Activity:
Which lines run from the line with "starting point of the word." through the line with "This section can" in the entries below? Print them exactly, both ends included, and nothing more.

Information given:
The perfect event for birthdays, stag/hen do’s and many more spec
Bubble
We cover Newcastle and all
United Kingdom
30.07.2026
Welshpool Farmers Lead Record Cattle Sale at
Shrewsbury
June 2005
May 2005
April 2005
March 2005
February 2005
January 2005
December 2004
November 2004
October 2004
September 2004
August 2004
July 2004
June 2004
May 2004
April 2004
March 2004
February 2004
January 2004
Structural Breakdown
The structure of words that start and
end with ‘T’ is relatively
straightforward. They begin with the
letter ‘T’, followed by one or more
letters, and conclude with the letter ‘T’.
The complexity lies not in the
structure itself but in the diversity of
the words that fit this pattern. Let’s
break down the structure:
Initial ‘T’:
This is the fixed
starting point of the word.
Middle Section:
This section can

--

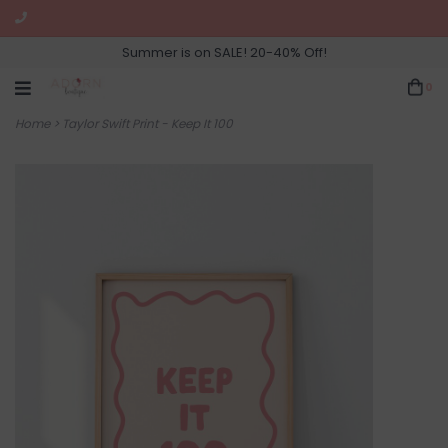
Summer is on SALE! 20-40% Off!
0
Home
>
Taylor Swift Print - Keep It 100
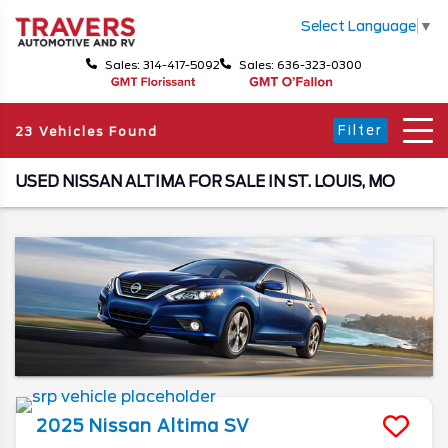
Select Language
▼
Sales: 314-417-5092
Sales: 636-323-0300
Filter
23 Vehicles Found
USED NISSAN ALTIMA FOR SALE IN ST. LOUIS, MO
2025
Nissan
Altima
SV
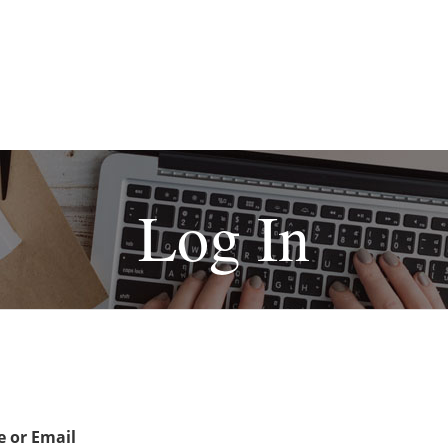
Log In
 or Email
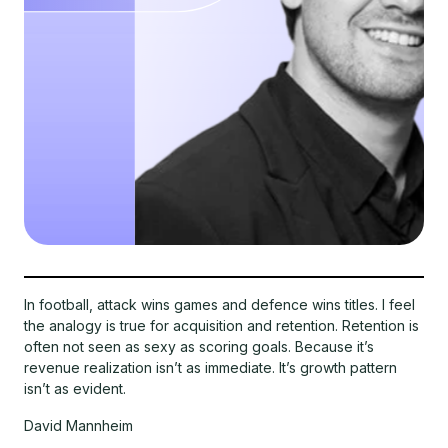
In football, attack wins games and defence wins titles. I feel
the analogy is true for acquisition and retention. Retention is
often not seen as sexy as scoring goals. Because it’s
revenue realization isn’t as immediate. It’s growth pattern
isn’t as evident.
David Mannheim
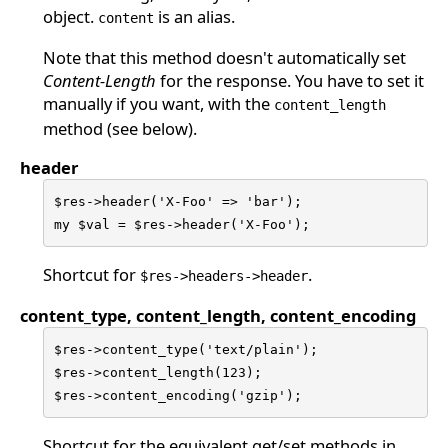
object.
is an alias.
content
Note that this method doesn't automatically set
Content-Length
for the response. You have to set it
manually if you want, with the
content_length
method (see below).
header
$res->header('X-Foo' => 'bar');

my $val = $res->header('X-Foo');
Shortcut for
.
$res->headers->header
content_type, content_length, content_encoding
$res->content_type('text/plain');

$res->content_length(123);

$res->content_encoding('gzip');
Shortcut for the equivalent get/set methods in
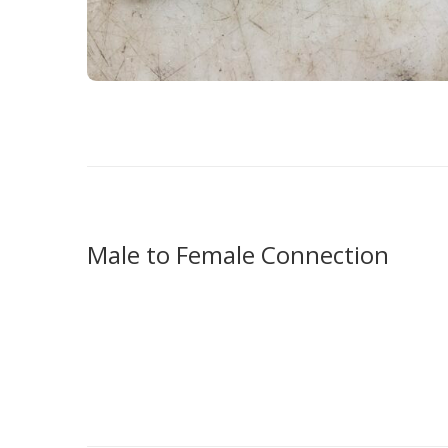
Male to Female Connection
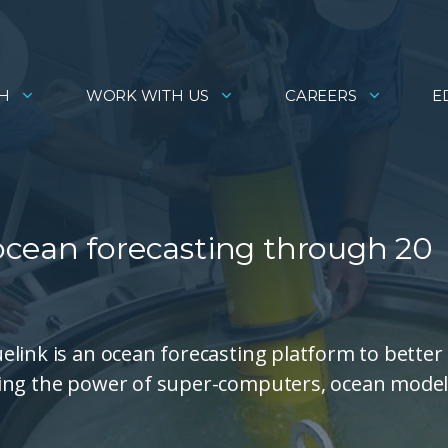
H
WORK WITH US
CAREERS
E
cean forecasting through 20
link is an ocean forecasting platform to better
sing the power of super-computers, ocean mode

Answer to this exercise:
starting point of the word.
Middle Section:
This section can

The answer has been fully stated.